Não lembro quando o conheci. Lembro de, assim que o vi e ouvi, gostar dele. Não foram tantas as vezes em que estivemos juntos. Não tantas quanto eu queria. Mas, sempre que tinha a sorte de estar com ele, era destes prazeres só explicáveis pelo silêncio.

Como ele gostava de cantar, fazíamos uns duetos juntos. O que ficou pra mim sendo o "nosso dueto" é a música "Amigo é pra essas coisas", gravada pelo MPB4. Ele, qual tenor em pleno Municipal, galerias cheias; eu, tímido, olhando pras pontas do sapato, voz acanhada:

"Salve! Como é que vai?

Amigo, há quanto tempo!

Um ano ou mais…

Posso sentar um pouco?

Faça o favor!

A vida é um dilema…

Nem sempre vale a pena…".

Lembro quando ele conheceu Raquel, sua esposa. Foi num feriado de carnaval em Caldas Novas. Eu, mais minha Preta e Nina, filha minha, fomos até lá de carro, com Raquel, sergipana amorenada e braba como o quê, e Dona Bebé, sua mãe, encanto de doçura. Foi a cabocla descansar a mochila no chão, ele me chama de lado:

– Elder, como é nome dessa morena?

– Raquel – respondo, já querendo rir, adivinhando as intenções do sujeito.

– Rapaz, não é que ela é do meu número?

Demorou nada, ele chama minha filha, à época com uns 7 anos:

– Nina, vou te contar um segredo, mas você não pode contar pra ninguém. Acho que tô apaixonado pela Raquel…

Não deu outra: assim que ele terminou o cochicho conspirativo, ela solta:

– Raqué-el… Adivinha por quem o tio Elias tá apaixonado?…

Os dois se casaram – não sem antes Raquel dar no sujeito uma canseira de fazer dó ao coração mais empedernido -, e botaram no mundo dois filhos (o primeiro foi encomendado lá em casa, quando morava em Brasília, e em minha cama!, num destes almoços após o que todos vão tirar a sesta). Tive a subida honra de ser uma das testemunhas do casório.

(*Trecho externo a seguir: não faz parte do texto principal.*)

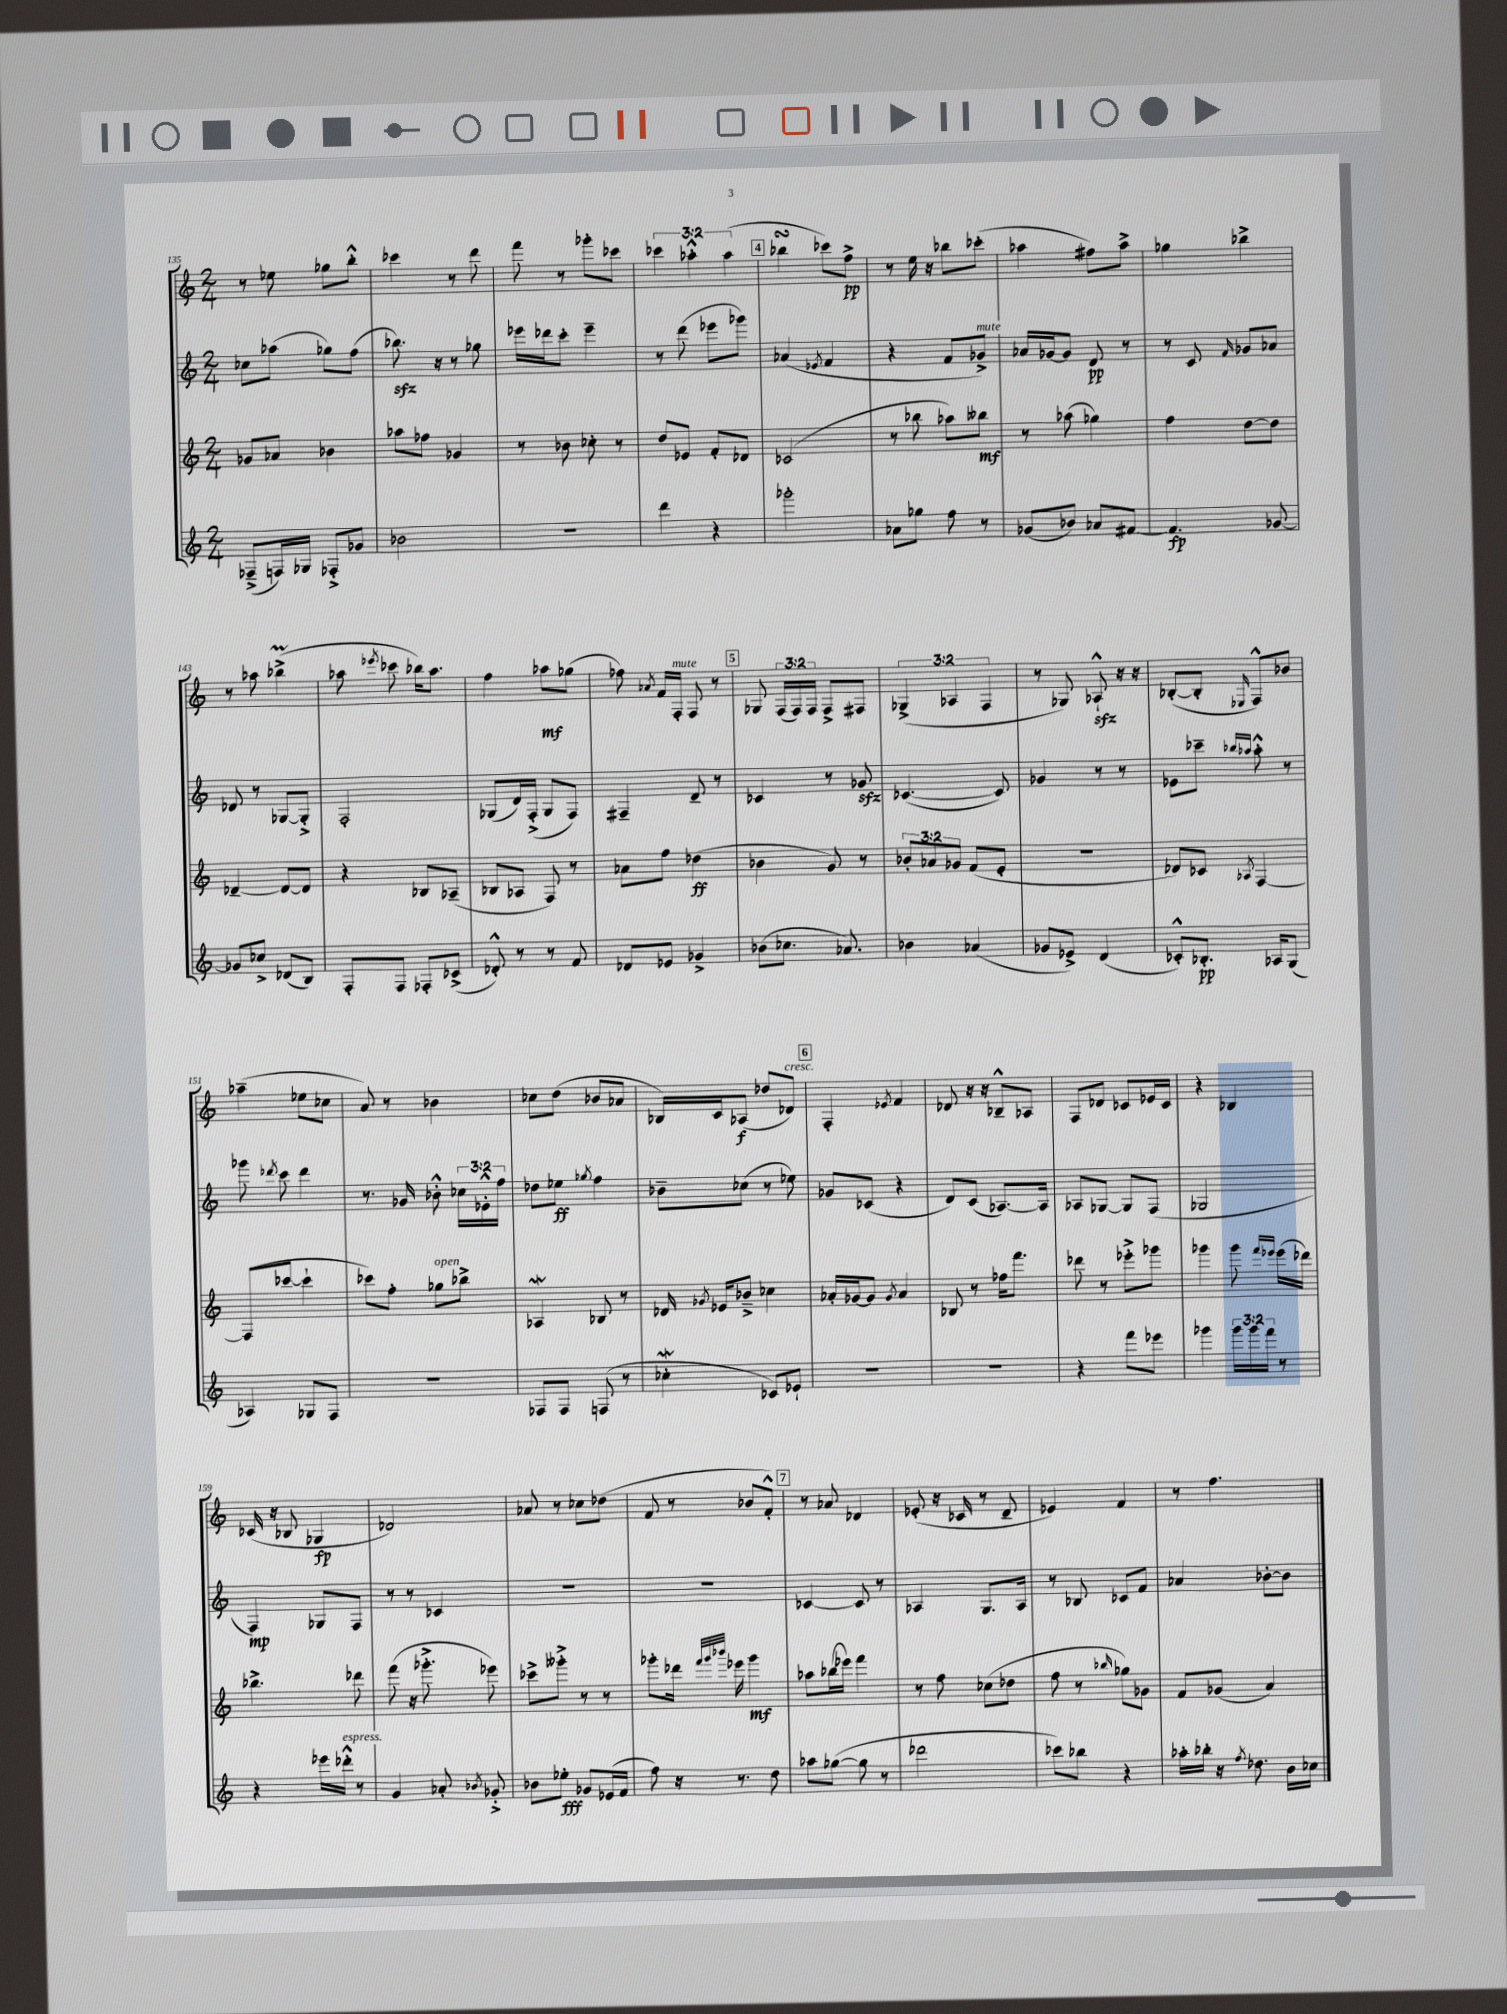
<<
\new StaffGroup <<
\new Staff = "s0" {
    \clef treble \key c \major \numericTimeSignature \time 2/4 \override Staff.TupletNumber.text = #tuplet-number::calc-fraction-text
    \autoBeamOff r8 ees''8 ges''8[ b''8]-.-^ |
    ces'''4 r8 d'''8 |
    f'''8 r8 ges'''8[-. ces'''8] |
    \tuplet 3/2 { ces'''4 aes''4-.-^ aes''4( } |
    \mark \markup { \box "4" } bes''4\turn ces'''8[) f''8]->\pp |
    r8 e''16 r16 bes''8[ ces'''8]-.( |
    aes''4 fis''8[) aes''8]-> |
    ges''4 bes''4-> |
    r8 aes''8 bes''4->\prall( |
    aes''8 \acciaccatura { ees'''8 } ces'''8 bes''16[) aes''8.] |
    f''4 aes''8[\mf ges''8]( |
    fes''8) \acciaccatura { aes'8 } f'16[ f16]-.^\markup { \italic "mute" } f8 r8 |
    \mark \markup { \box "5" } ges8 \tuplet 3/2 { f16[( f16) f16] } f8[-> fis8] |
    \tuplet 3/2 { ges4->( aes4 f4 } |
    r8 ges8) aes8-!-^\sfz r16 r16 |
    bes8[~-.( bes8]-. \grace { ees16 } f8[-^) bes'8] |
    aes''4--( ees''8[ ces''8] |
    a'8) r8 bes'4 |
    ces''8[ d''8]( bes'8[ aes'8] |
    bes16[) c'16 aes8]\f( des''8[ des'8]^\markup { \italic "cresc." }) |
    \mark \markup { \box "6" } f4-. \acciaccatura { ees'8 } f'4 |
    des'8 r16 r16 bes8[---^ aes8] |
    f8[ des'8] ces'8[ ees'16 ces'16] |
    r4 bes4 |
    ces'16( r16 bes8 ges4\fp |
    des'2) |
    aes'8 r8 ces''8[ des''8]( |
    f'8 r8 bes'8[ f'8]-.-^) |
    \mark \markup { \box "7" } r8 aes'8 des'4 |
    ees'8-.( r16 ces'16 r8 d'8-- |
    ees'4) f'4 |
    r8 f''4. \bar "|." |
}
\new Staff = "s1" {
    \clef treble \key c \major \numericTimeSignature \time 2/4 \override Staff.TupletNumber.text = #tuplet-number::calc-fraction-text
    \autoBeamOff ces''8[ aes''8]( ges''8[) f''8]( |
    bes''8.\sfz) r16 r8 ges''8 |
    ees'''16[ des'''16 c'''8]-. ees'''4-- |
    r8 d'''8( ees'''8[ ges'''8]) |
    \mark \markup { \box "4" } aes'4( \acciaccatura { ees'8 } f'4 |
    r4 f'8[ ges'8]->^\markup { \italic "mute" }) |
    aes'16[ ges'16~ ges'8] d'8\pp r8 |
    r8 c'8 \grace { f'16 } ges'8[ aes'8] |
    des'8 r8 ges8[~ ges8]-.-> |
    f2-. |
    ges8[( d'16) f16]-.->( ges8[ f8]) |
    fis4-- d'8-- r8 |
    \mark \markup { \box "5" } ces'4 r8 ges'8\sfz |
    ces'4.~( ces'8) |
    ges'4 r8 r8 |
    ees'8[ ces'''8]-- \grace { bes''16[ aes''16] } aes''8-.-^ r8 |
    ges'''8 \acciaccatura { des'''8 } c'''8 des'''4 |
    r8. ges'16 bes'8-.-^ \tuplet 3/2 { ces''16[ ees'16-.-^ f''16] } |
    des''8[ ees''8]\ff \acciaccatura { ges''8 } f''4 |
    bes'8[-- ces''8]( r8 ees''8) |
    \mark \markup { \box "6" } ges'8[ ces'8]( r4 |
    d'8[) c'8]( aes8.[~) aes16] |
    aes8[ ges8]~ ges8[ f8]( |
    ges2 |
    f4\mp) ges8[ f8] |
    r8 r8 ces'4 |
    R2 |
    R2 |
    \mark \markup { \box "7" } ces'4~ ces'8 r8 |
    aes4 g8.[ aes16] |
    r8 bes8 ces'8[ f'8] |
    aes'4 bes'8[~-. bes'8] \bar "|." |
}
\new Staff = "s2" {
    \clef treble \key c \major \numericTimeSignature \time 2/4 \override Staff.TupletNumber.text = #tuplet-number::calc-fraction-text
    \autoBeamOff ges'8[ aes'8] bes'4 |
    aes''8[ fes''8] ges'4 |
    r8 bes'8 ces''8-. r8 |
    d''8[ ees'8] f'8[-. des'8] |
    \mark \markup { \box "4" } ces'2( |
    r8 bes''8 aes''8[) beses''8]\mf |
    r8 aes''8( ges''4) |
    f''4 d''8[~ d''8] |
    des'4~-- des'8[~ des'8] |
    r4 bes8[ aes8]--( |
    bes8[ aes8] f8) r8 |
    aes'8[ f''8] des''4\ff( |
    \mark \markup { \box "5" } bes'4 g'8) r8 |
    \tuplet 3/2 { bes'8[-. aes'8 ges'8] } f'8[( e'8]-. |
    R2 |
    des'8[) ces'8] \acciaccatura { aes8 } f4~ |
    f8[( ces'''8]~ ces'''4-! |
    ces'''8[) f''8]-. ges''8[^\markup { \italic "open" } bes''8]-> |
    aes4\mordent bes8 r8 |
    des'16 \acciaccatura { ges'8 } ees'16[ bes'8]---> ces''4 |
    \mark \markup { \box "6" } aes'16[-. ges'16~ ges'8] \acciaccatura { ges'8 } aes'4 |
    bes8 r8 fes''16[ f'''8.] |
    des'''8 r8 ees'''8[-.-> ges'''8] |
    ges'''4 ges'''8 \grace { f'''16[ ees'''16] } ees'''16[( des'''16]) |
    bes''4.-> des'''8 |
    f'''8( r16 ges'''8.-.-> ees'''8) |
    ces'''8[-> geses'''8]-.-> r8 r8 |
    ges'''8[-. des'''16] \grace { f'''32[ ges'''32 bes'''32] } ees'''16 ges'''4\mf |
    \mark \markup { \box "7" } aes''8[ bes''16( ees'''16]) f'''4 |
    r8 f''8 ces''8[( des''8] |
    f''8 r8 \grace { bes''16 } ges''8[) ges'8] |
    f'8[ ges'8]( a'4) \bar "|." |
}
\new Staff = "s3" {
    \clef treble \key c \major \numericTimeSignature \time 2/4 \override Staff.TupletNumber.text = #tuplet-number::calc-fraction-text
    \autoBeamOff fes8[--->( f16) ges16] fes8[-.-> ges'8] |
    bes'2 |
    R2 |
    d'''4 r4 |
    \mark \markup { \box "4" } ges'''2-. |
    aes'8[ ges''8] f''8 r8 |
    ges'8[( bes'8]) aes'8[ fis'8]~ |
    fis'4.\fp ges'8~ |
    ges'8[ ces''8]-> des'8[( b8]) |
    f8[-. f8] fes8[-. ces'8]->( |
    des'8-.-^) r8 r8 f'8 |
    des'8[ ees'8] ges'4-> |
    \mark \markup { \box "5" } bes'8[( ces''8.] aes'8.) |
    bes'4 aes'4( |
    ges'8[ ees'8]->) d'4( |
    ces'8[-.-^) bes8.]-.\pp aes16[ g8]( |
    aes4) ges8[ f8] |
    R2 |
    fes8[ fes8] f8( r8 |
    ces''4-.\mordent ces'8[) ees'8]-! |
    \mark \markup { \box "6" } R2 |
    R2 |
    r4 f'''8[ ees'''8] |
    ges'''4 \tuplet 3/2 { ges'''16[ ges'''16 f'''16] } r8 |
    r4 ees'''16[ des'''16]-.-^^\markup { \italic "espress." } r8 |
    g'4 aes'8-. \acciaccatura { bes'8 } ges'8-.-> |
    bes'8[ ees''8]-.\fff ges'8[ ees'16( f'16] |
    f''8) r16 r8. d''8 |
    \mark \markup { \box "7" } aes''8[ ges''8]~( ges''8 r8 |
    des'''2 |
    ces'''8[) bes''8] r4 |
    aes''16[-. bes''16]-. r16 \acciaccatura { f''8 } des''8. b'16[ ces''16] \bar "|." |
}
>>
>>
\layout { \context { \Score currentBarNumber = #135 } }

Destas e d'outras memórias, tomo a certeza de que perdemos hoje o melhor dentre todos de minha geração – o mais gente fina, o mais sangue bom, o mais elegante e sábio de todos nós. O mais justo. Aquele que, ausentando-se cedo com sua luz, abre uma lacuna enorme em nossas vidas e na vida do País. A falta de Elias pauperiza nossa luta, dói como uma aguilhada no peito, susta o fôlego como uma pancada, como um susto; deixa-nos perplexos, por repentina; e nos põe a meditar: sobre o que é amizade verdadeira, sobre o que é militância autêntica, sobre o que é sabedoria e generosidade.

Hoje, perdi um irmão. Hoje, perdi Elias Ferreira Lima – camarada, amigo, parceiro, marido, pai, trabalhador. Posso dizer, sem medo de soar piegas, que leva com ele um bocado de mim, um pedaço fundo, mas deixa comigo esse afeto sem medida com que me brindava ao me ver e exclamar:

– Elder Vieira! Meu querido! Como vai essa sua pessoa?

– Com saudade de vossa pessoa por demais querida, mestre.